Sonbaharın renklerini beynimize, havasını içimize çekerek dolaştığımız Birgide bir gece konakladık. Sabah erken saatte güzel bir tur yaptık. Döndükten sonra konakladığımız pansiyonda bizi güzel bir kahvaltı bekliyordu. Ellerine sağlık Nezaket Teyze. Eğer yolunuz Birgi'ye düşerse kalabileceğiniz tek adres, Çınaraltı pansiyon olmalı, gerçi şu an sadecebir pansiyon var. Oldukça temiz ve doğal bu pansiyonu kime sorsanız gösterirler...


















Birgideki Çakırağa Konağı görülmeye değer...



















Eveeeeeeet. Gelelim asıl konumuza. Biz bu geziden döner dönmez başladık tezgah çalışmalarına. Tüm gün ve gece geç saatlere kadar süren, köcü ve taraklardan iplerin geçirilme işlemleri ile değişik dokuma çalışmaları ve yaklaşık on gün sürdü.

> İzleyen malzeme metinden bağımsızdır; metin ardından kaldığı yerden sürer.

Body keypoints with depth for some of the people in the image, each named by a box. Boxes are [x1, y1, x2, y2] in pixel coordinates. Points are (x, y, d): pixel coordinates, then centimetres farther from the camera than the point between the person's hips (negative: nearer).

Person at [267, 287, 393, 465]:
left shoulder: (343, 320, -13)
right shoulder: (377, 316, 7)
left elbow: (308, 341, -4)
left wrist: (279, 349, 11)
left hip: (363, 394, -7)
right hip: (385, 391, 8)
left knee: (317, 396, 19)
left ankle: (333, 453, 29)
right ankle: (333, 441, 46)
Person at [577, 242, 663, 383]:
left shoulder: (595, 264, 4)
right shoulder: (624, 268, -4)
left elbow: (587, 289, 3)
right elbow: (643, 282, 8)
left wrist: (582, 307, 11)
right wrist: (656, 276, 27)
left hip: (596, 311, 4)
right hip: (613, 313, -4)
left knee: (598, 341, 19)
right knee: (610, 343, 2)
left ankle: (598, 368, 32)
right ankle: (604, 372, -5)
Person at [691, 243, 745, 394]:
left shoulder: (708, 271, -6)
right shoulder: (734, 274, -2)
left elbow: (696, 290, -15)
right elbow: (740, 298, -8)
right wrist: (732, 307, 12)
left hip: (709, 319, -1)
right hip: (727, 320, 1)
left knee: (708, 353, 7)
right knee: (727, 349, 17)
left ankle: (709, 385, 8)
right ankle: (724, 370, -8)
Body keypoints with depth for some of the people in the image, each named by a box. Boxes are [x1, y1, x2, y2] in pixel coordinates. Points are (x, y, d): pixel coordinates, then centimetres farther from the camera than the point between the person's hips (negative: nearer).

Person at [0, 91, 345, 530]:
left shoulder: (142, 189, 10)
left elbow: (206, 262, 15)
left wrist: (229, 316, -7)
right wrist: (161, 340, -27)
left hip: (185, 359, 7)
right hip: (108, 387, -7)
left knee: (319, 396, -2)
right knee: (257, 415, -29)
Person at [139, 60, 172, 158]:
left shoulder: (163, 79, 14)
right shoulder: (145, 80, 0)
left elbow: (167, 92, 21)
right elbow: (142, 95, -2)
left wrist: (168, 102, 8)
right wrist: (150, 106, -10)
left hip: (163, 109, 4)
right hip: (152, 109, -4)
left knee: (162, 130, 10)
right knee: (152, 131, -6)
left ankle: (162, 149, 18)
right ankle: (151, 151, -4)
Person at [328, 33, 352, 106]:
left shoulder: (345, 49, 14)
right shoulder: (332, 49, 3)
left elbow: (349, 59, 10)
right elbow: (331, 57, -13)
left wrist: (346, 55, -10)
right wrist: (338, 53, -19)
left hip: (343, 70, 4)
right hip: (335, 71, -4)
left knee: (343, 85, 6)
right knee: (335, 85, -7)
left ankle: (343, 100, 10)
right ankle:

On gün sonunda Yaşar ipeği dokumaya başladı ve sonuçlandırdı. Hemen ertesi günü soluğu Ümmühan teyzemizin yanında aldık. Çünkü, sadece dokumak yetmez, pişirme işinide düzgün yapmak gerekiyordu. Hemen yaktık kazanı, sabun ince ince kıyıldı, odun külü katılarak su



















kaynatıldı. Ve dokunan ipek kumaş atıldı içine. Yarım saat kadar kaynatıldıktan sonra kurumaya bıraktığımız ipek, ayların uğraşısı, azmin göstergesiyle rüzgarda sallanıyordu. Biz ise bugünleri görmenin heyecanı ve mutluluğu içinde idik.